## [Your goal]
Below are the entries; give again exactly the lines from the one mentioning "- Streaming metrics" through the one mentioning "- Multi-cluster coordination preparation", inclusive.

## [Material for the task]
-------------------------

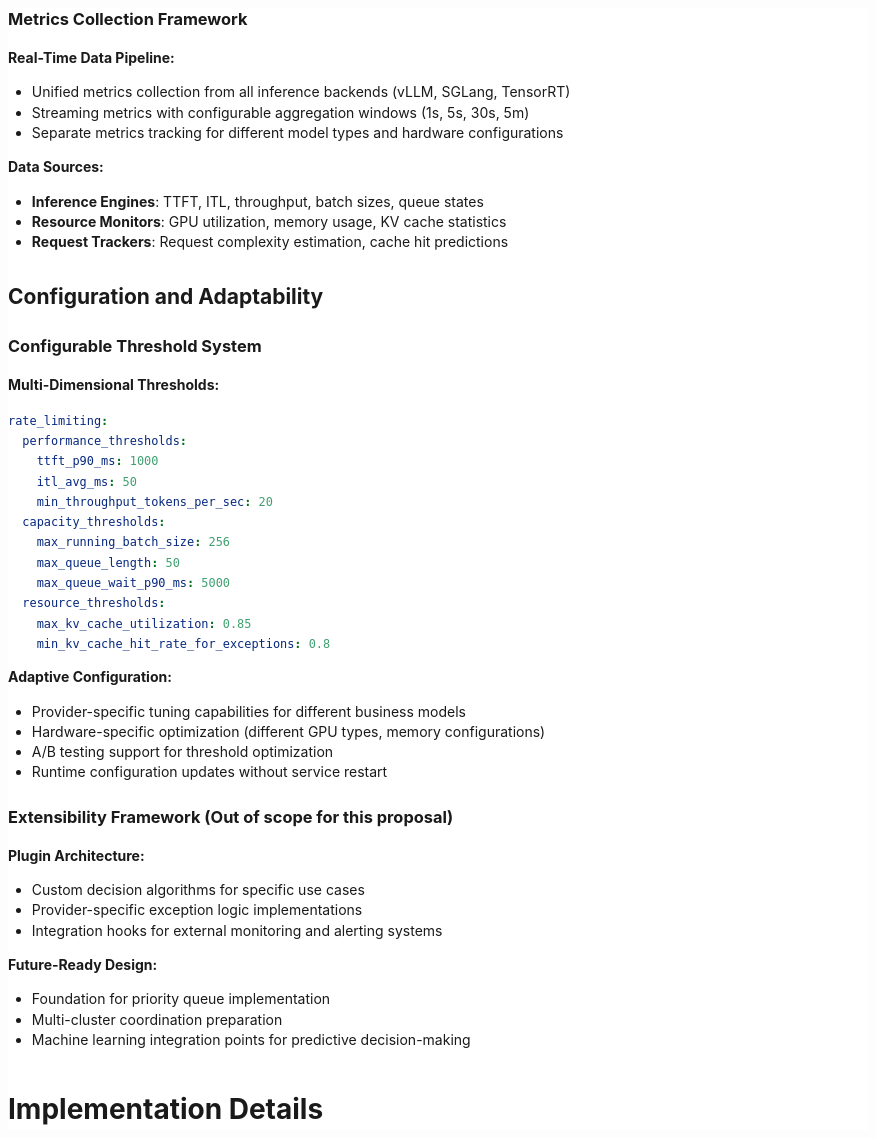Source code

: ### Metrics Collection Framework

**Real-Time Data Pipeline:**
- Unified metrics collection from all inference backends (vLLM, SGLang, TensorRT)
- Streaming metrics with configurable aggregation windows (1s, 5s, 30s, 5m)
- Separate metrics tracking for different model types and hardware configurations

**Data Sources:**
- **Inference Engines**: TTFT, ITL, throughput, batch sizes, queue states
- **Resource Monitors**: GPU utilization, memory usage, KV cache statistics
- **Request Trackers**: Request complexity estimation, cache hit predictions

## Configuration and Adaptability

### Configurable Threshold System

**Multi-Dimensional Thresholds:**
```yaml
rate_limiting:
  performance_thresholds:
    ttft_p90_ms: 1000
    itl_avg_ms: 50
    min_throughput_tokens_per_sec: 20
  capacity_thresholds:
    max_running_batch_size: 256
    max_queue_length: 50
    max_queue_wait_p90_ms: 5000
  resource_thresholds:
    max_kv_cache_utilization: 0.85
    min_kv_cache_hit_rate_for_exceptions: 0.8
```

**Adaptive Configuration:**
- Provider-specific tuning capabilities for different business models
- Hardware-specific optimization (different GPU types, memory configurations)
- A/B testing support for threshold optimization
- Runtime configuration updates without service restart

### Extensibility Framework (Out of scope for this proposal)

**Plugin Architecture:**
- Custom decision algorithms for specific use cases
- Provider-specific exception logic implementations
- Integration hooks for external monitoring and alerting systems

**Future-Ready Design:**
- Foundation for priority queue implementation
- Multi-cluster coordination preparation
- Machine learning integration points for predictive decision-making


# Implementation Details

-------------------------

## [Expected answer]
- Streaming metrics with configurable aggregation windows (1s, 5s, 30s, 5m)
- Separate metrics tracking for different model types and hardware configurations

**Data Sources:**
- **Inference Engines**: TTFT, ITL, throughput, batch sizes, queue states
- **Resource Monitors**: GPU utilization, memory usage, KV cache statistics
- **Request Trackers**: Request complexity estimation, cache hit predictions

## Configuration and Adaptability

### Configurable Threshold System

**Multi-Dimensional Thresholds:**
```yaml
rate_limiting:
  performance_thresholds:
    ttft_p90_ms: 1000
    itl_avg_ms: 50
    min_throughput_tokens_per_sec: 20
  capacity_thresholds:
    max_running_batch_size: 256
    max_queue_length: 50
    max_queue_wait_p90_ms: 5000
  resource_thresholds:
    max_kv_cache_utilization: 0.85
    min_kv_cache_hit_rate_for_exceptions: 0.8
```

**Adaptive Configuration:**
- Provider-specific tuning capabilities for different business models
- Hardware-specific optimization (different GPU types, memory configurations)
- A/B testing support for threshold optimization
- Runtime configuration updates without service restart

### Extensibility Framework (Out of scope for this proposal)

**Plugin Architecture:**
- Custom decision algorithms for specific use cases
- Provider-specific exception logic implementations
- Integration hooks for external monitoring and alerting systems

**Future-Ready Design:**
- Foundation for priority queue implementation
- Multi-cluster coordination preparation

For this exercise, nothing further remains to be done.